Conclusion: Pigmented BCC is more common in those with SOC and can be clinically challenging to diagnose. As evidence suggests that pBCC confers a favorable prognosis, efforts to standardize reporting and formalize sub-classification should be considered. Furthermore, as the existing literature is primarily retrospective with small sample sizes, larger prospective studies would be valuable additions to the literature and aid in shedding light on disparate outcomes associated with cutaneous malignancy in skin of color.

INTRODUCTION

Recent data show that basal cell carcinoma (BCC) is the most common cutaneous malignancy in all races.1,2 Though BCC is most often studied in Fitzpatrick skin types (FST) I-III, BCC in skin of color (SOC) is characterized by unique clinical features and a propensity toward pigmentation. Herein, we present a systematic review of pigmented basal cell carcinoma (pBCC) in individuals with SOC.

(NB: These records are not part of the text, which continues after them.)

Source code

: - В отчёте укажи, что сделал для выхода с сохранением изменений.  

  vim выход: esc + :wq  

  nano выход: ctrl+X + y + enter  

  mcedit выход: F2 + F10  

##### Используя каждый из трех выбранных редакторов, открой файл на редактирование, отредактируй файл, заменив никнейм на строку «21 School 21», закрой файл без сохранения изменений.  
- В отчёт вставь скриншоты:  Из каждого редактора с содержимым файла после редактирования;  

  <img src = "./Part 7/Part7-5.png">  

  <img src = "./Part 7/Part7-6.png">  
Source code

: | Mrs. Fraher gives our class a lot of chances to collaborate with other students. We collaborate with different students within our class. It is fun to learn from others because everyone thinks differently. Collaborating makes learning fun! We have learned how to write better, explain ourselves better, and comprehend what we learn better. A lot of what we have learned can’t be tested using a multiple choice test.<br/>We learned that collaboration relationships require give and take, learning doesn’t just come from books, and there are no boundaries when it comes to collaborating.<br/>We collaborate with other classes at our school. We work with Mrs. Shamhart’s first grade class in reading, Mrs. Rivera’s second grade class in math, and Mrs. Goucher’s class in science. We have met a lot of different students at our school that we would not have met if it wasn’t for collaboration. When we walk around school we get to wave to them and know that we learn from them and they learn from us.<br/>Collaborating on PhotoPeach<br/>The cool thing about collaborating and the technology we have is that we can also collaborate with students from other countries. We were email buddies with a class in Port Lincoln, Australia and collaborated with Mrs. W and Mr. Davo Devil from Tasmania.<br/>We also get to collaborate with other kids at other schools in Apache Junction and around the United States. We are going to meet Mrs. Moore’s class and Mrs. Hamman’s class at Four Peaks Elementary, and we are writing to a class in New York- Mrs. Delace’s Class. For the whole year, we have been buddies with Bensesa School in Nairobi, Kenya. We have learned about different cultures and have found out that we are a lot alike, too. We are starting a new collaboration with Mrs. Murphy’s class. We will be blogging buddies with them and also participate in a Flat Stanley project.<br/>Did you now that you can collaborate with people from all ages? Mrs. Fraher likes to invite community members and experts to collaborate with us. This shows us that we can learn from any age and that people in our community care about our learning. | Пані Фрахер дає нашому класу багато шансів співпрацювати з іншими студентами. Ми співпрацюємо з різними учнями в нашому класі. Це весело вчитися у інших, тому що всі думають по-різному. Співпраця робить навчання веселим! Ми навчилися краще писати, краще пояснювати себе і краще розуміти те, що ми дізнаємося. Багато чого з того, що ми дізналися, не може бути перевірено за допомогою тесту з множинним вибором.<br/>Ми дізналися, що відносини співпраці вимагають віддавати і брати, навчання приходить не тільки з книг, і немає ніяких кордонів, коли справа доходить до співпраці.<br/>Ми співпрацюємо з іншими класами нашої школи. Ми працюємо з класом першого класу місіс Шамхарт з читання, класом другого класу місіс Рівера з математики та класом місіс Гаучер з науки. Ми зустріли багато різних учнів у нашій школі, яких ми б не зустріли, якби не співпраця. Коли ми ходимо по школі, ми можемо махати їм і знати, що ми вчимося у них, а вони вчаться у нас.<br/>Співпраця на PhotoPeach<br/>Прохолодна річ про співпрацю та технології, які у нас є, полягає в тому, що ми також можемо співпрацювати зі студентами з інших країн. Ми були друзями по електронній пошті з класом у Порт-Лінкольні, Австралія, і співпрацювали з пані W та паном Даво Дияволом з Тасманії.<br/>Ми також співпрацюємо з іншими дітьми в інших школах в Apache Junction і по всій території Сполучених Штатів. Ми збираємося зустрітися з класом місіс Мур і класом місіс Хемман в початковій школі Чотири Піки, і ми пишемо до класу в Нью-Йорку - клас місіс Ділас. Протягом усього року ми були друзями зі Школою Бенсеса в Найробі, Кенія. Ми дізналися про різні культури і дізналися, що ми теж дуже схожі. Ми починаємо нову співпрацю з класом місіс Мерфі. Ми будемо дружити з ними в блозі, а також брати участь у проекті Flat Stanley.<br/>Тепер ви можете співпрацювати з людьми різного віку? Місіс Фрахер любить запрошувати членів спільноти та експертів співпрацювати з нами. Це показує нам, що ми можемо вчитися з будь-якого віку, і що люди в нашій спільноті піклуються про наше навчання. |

SOC is defined as FST IV, V, or VI in individuals of Latinx, Black, or Asian descent.3,4 While skin cancer occurs with a decreased frequency in individuals with skin of color, the diagnosis is generally associated with disproportionately high morbidity and mortality.5,6 Poor outcomes in individuals with skin of color are often attributed to delayed diagnosis and more advanced disease in the setting of atypical clinical presentations.5,6 Socioeconomic disparities, environmental factors, as well as explicit and implicit bias within the healthcare system, play decisive roles as well. Dermatologists need to recognize clinical presentations of skin cancer in individuals with skin of color to improve outcomes and mitigate gaps in care.

MATERIALS AND METHODS

A systematic review was completed following Preferred Reporting Items for Systematic Reviews and Meta-Analyses (PRISMA) guidelines. A search for peer-reviewed articles was conducted on PubMed/MEDLINE with no publication date restriction. The terms "pigmented basal cell carcinoma" and "pBCC" were independently combined with "Asian," "Black," "Hispanic," "Latinx," "skin of color," and "SOC" using the Boolean operator "AND."

Human studies and studies written in the English language were included. In vitro, cadaver, and animal studies were excluded, as well as duplicates and articles for which the complete text was unavailable. Additional studies addressing skin cancer in men and women with skin of color were included per a discriminant review of article references. Data extraction was performed following a full-text review of eligible articles (Figure 1).